A decisão foi tornada pública esta quarta-feira, 28 de Março, pela sociedade de advogados CCA Ontier, que representou a proprietária.


O Tribunal da Relação de Lisboa considerava que a actividade de alojamento local é incompatível com o uso para habitação que estava previsto para o apartamento em causa. Por isso, sendo "comércio", não devia existir naquela mesma fracção.


Já o Supremo Tribunal de Justiça segue em sentido contrário, considerando que o acórdão do Tribunal da Relação "parece lavrar uma enorme confusão".


"Na verdade, o facto de a recorrente ceder onerosamente a sua fracção mobilada a turistas constituir um acto de comércio não significa que a fracção se exerça o comércio, pois a cedência destina-se à respectiva habitação", pode ler-se na decisão do Supremo a que o Negócios teve acesso.


Esta última deliberação vem na linha de outra tomada pelo Tribunal da Relação do Porto, que entendeu que o condomínio não tinha poder para bloquear o alojamento local, uma vez que a actividade não violava o título constitutivo da propriedade.


"O conceito de alojamento está contido no conceito de habitação. A utilização para alojamento de turistas não diverge da utilização para habitação. A pessoa alojada não pratica no local de alojamento algo que nela não pratique quem nele habita: dorme, descansa, pernoita, tem as suas coisas", considera o acórdão de Setembro de 2016 da Relação do Porto.


Quanto às queixas de estranhos no prédio, barulho e desgaste nas zonas comuns, o tribunal acredita que o impacto dos turistas pode 
ficar "mesmo aquém do que seria feito pelos membros desse agregado" que ocuparia a casa.

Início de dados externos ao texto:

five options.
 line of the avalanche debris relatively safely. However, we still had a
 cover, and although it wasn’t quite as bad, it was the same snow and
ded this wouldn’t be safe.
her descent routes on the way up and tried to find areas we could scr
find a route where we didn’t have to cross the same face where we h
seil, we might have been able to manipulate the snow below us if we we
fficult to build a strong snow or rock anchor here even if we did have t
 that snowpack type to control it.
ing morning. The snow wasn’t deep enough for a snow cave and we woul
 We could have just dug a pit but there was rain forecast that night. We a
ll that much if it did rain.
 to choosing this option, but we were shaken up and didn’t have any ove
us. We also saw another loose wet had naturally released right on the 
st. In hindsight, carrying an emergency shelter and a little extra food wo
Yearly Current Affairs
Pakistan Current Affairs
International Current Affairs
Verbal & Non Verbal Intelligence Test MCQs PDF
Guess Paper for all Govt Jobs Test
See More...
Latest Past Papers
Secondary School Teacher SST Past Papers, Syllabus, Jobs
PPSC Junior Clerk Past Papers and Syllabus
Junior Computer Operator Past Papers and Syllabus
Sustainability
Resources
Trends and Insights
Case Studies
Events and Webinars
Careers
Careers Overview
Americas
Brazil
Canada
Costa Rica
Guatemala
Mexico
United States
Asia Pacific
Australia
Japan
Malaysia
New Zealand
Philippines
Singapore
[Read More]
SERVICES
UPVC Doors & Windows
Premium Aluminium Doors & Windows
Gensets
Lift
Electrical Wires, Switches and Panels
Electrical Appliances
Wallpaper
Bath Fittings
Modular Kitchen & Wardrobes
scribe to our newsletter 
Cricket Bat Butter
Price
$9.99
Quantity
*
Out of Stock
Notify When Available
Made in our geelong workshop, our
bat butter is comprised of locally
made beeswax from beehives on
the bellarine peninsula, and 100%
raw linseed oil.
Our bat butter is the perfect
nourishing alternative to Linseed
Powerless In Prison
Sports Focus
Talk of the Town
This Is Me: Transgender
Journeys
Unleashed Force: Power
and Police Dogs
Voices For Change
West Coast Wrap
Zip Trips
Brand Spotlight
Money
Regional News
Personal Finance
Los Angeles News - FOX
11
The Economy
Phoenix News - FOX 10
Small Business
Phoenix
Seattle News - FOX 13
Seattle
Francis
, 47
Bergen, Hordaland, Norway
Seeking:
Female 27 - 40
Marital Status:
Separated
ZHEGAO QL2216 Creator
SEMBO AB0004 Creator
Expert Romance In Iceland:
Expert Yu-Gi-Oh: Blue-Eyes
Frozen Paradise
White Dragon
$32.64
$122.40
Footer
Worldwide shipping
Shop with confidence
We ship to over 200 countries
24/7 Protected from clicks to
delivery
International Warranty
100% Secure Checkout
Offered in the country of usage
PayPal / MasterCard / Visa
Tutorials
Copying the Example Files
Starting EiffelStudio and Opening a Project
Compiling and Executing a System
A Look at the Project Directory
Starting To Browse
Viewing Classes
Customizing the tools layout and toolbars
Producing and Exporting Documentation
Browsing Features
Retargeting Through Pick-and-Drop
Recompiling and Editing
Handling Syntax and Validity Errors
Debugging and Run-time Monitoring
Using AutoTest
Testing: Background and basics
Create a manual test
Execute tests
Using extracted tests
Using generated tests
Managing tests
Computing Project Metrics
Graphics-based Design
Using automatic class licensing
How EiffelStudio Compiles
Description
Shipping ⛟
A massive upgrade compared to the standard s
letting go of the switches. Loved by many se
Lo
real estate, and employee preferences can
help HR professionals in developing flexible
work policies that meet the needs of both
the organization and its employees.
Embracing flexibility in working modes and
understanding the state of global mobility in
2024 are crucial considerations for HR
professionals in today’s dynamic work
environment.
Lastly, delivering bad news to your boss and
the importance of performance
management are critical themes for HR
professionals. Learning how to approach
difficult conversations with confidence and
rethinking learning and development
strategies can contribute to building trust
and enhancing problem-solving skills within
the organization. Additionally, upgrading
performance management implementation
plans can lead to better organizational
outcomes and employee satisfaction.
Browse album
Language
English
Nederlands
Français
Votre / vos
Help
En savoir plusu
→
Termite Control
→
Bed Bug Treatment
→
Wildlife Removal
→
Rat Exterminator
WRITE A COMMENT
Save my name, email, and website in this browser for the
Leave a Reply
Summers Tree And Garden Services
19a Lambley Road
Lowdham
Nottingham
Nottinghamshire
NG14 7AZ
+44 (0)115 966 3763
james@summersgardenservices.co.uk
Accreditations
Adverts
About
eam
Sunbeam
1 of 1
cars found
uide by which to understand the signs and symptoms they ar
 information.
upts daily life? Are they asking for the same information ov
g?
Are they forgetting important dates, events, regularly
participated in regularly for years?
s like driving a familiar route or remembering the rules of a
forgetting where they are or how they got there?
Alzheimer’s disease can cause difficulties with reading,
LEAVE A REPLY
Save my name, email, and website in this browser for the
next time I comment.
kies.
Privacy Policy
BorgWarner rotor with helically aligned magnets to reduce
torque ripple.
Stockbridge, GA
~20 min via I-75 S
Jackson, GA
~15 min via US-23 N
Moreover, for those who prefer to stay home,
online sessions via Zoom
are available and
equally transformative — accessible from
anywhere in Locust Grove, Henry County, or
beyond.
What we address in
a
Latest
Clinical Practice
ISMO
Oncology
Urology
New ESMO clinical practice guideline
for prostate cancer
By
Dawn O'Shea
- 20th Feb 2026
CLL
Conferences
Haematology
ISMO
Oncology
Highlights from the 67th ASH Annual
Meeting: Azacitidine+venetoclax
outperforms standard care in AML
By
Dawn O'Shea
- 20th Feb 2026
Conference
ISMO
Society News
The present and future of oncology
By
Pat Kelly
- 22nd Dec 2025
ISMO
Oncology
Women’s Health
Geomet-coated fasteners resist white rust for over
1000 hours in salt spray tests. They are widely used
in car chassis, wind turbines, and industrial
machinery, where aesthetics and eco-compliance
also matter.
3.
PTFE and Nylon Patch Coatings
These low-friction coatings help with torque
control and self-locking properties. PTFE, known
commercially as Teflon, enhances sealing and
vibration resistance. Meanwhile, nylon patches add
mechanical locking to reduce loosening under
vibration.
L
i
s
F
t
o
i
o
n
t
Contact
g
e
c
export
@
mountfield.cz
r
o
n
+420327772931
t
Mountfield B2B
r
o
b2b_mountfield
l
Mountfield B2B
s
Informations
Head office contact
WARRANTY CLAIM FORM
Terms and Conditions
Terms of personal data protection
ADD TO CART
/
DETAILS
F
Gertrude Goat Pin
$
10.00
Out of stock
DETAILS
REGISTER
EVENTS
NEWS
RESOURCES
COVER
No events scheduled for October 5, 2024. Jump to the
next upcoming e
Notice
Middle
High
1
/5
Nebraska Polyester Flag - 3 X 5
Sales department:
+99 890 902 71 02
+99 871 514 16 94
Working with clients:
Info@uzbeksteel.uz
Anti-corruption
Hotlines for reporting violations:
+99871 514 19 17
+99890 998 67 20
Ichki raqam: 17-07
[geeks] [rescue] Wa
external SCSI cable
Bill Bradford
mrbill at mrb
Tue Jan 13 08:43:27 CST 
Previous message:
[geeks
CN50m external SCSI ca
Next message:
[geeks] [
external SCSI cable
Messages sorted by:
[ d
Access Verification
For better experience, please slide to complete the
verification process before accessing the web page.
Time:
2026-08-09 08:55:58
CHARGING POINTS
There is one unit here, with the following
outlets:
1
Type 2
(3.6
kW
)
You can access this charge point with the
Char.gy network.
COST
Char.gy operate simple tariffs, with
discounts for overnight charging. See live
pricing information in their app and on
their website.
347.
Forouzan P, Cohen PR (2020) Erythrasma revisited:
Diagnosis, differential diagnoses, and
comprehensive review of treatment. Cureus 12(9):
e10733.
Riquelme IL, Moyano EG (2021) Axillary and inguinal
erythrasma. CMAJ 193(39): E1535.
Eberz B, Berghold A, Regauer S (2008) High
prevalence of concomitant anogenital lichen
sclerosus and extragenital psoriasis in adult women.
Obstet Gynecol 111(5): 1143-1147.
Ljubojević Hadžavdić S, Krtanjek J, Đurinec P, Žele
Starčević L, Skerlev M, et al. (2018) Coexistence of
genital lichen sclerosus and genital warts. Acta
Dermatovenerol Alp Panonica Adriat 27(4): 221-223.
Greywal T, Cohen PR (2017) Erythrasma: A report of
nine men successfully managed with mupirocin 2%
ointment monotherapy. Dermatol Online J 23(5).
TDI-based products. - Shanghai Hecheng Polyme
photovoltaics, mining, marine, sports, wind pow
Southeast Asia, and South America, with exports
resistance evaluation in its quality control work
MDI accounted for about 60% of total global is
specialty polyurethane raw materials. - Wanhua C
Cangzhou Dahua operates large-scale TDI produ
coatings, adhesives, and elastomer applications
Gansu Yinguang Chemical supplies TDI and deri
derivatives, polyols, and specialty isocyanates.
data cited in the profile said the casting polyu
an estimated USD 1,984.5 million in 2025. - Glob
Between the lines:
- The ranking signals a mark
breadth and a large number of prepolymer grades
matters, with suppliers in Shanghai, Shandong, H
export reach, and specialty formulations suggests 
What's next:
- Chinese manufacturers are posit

Visão diferente teve a Relação de Lisboa, defendendo que "prevalece o direito à habitação, superior ao direito ao comércio e ao lucro" e sugerindo à condómina que arrende a casa no mercado habitacional em vez de explorar a actividade de alojamento local.

                                                                                                                                                                        

"É a condómina recorrida quem viola a lei, praticando uma actividade comercial numa fracção de uso exclusivamente habitacional, podendo retirar rendimento da referida fracção, colocando-a, por exemplo, no mercado de arrendamento", explicou a instância.
 

A mesma considerou ainda "irrelevante" que o espaço estivesse devidamente licenciado pelo Turismo de Portugal e pela autarquia, cujo Plano de Director Municipal (PDM) define o alojamento local como habitação.



Como escreveu o Negócios, esta "guerra de condomínios" podia ir parar ao Supremo Tribunal de Justiça. Só aqui se torna caso julgado e definirá uma regra, após três decisões da instância, a aplicar em todas as disputas do género.


"Nestes casos, seria importante os condomínios começarem a adoptar uma atitude menos proibicionista e mais positiva, procurando vias amigáveis de resolução dos conflitos em causa, em sede do próprio condomínio e das respectivas assembleias de condomínio, por obediência a um princípio de boa vizinhança subjacente à lei, evitando o imediato recurso à via judicial", aconselham os advogados da CCA Ontier responsáveis por este caso, Marta Duarte e Gonçalo de Almeida Costa.

O mesmo defende a Associação do Alojamento Local em Portugal (ALEP), que reagiu em comunicado. A organização que representa o sector considera que "esta decisão é importante pois traz estabilidade jurídica a uma actividade que tem ganho um peso crescente não só a nível económico mas também social, uma vez que já há milhares de famílias que dependem do alojamento local.

A ALEP, liderada por Eduardo Miranda, lembra ainda que vai apresentar um Manual de Boas Práticas do Alojamento Local "nas próximas semanas", numa tentativa de promover um "espírito de boa vizinhança e de cooperação" nos condomínios onde exista esta actividade.